Abstract

Assessing the impact of chemicals on the environment and addressing subsequent issues are two central challenges to their safe use. Environmental data are continuously expanding, requiring flexible, scalable, and extendable data management solutions that can harmonize multiple data sources with potentially differing nomenclatures or levels of specificity. Here, we present the methodological steps taken to construct a rule-based labeled property graph database, the “Meta-analysis of the Global Impact of Chemicals” (MAGIC) graph, for potential environmental impact chemicals (PEIC) and its subsequent application harmonizing multiple large-scale databases. The resulting data encompass 16,739 unique PEICs attributed to their corresponding chemical class, stereo-chemical information, valid synonyms, use types, unique identifiers (e.g., Chemical Abstract Service registry number CAS RN), and others.

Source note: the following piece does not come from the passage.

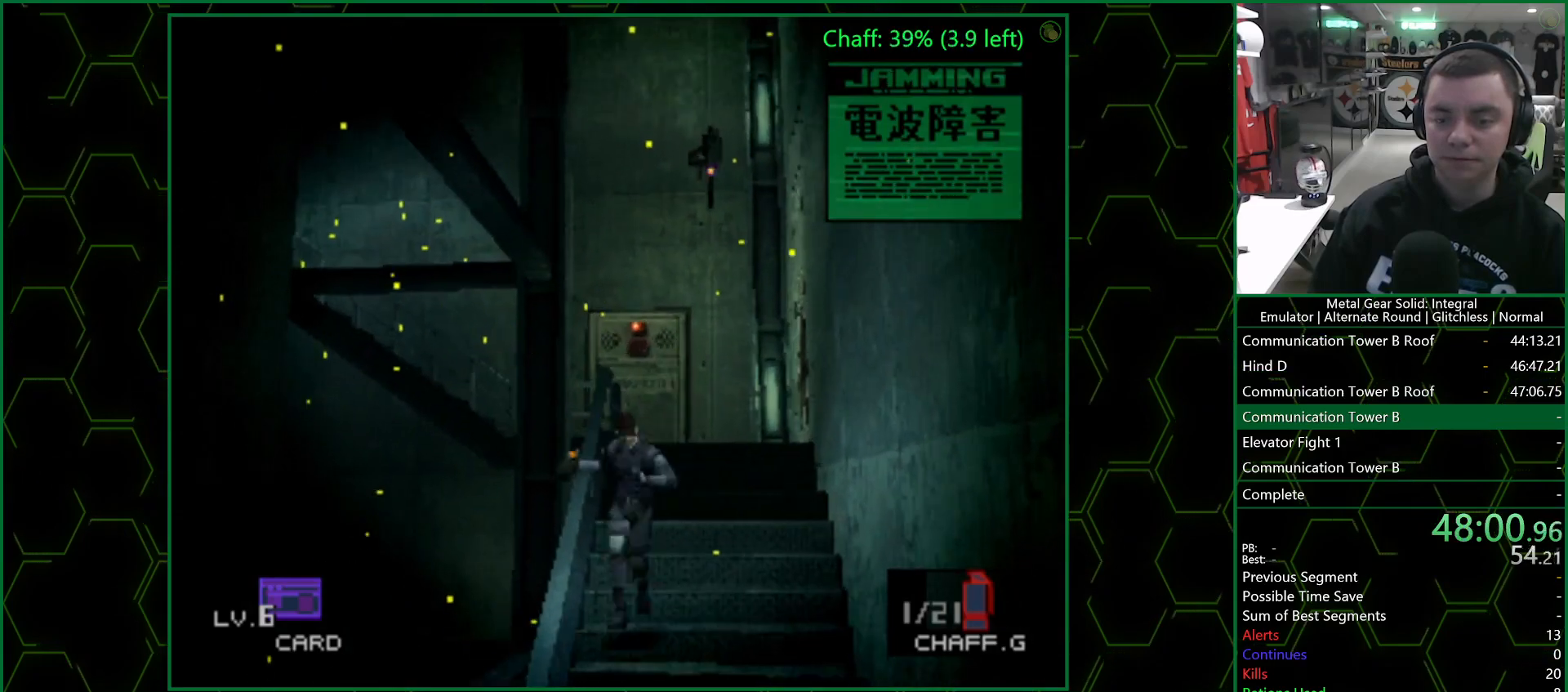
{"buttons": [], "left_stick": "down-left", "right_stick": "center", "events": [[83, "DPAD_DOWN", "up"]]}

These data provide researchers with additional chemical information for a large amount of PEICs and can also be publicly accessed using a web interface. Our analysis has shown that data harmonization can increase up to 98% when using the MAGIC graph approach compared to relational data systems for datasets with different nomenclatures. The graph database system and its data appear more suitable for large-scale analysis where traditional (i.e., relational) data systems are reaching conceptional limitations.

Highlights

  • IntroductionWe present the methodological steps taken to construct a rule-based labeled property graph database, the “Meta-analysis of the Global Impact of Chemicals” (MAGIC) graph, for potential environmental impact chemicals (PEIC) and its subsequent application harmonizing multiple large-scale databases

  • Science can rely on numerous databases providing these data (Table 1) for potential environmental impact chemicals (PEICs, e.g., pesticides, industrial chemicals, flame retardants, and solvents)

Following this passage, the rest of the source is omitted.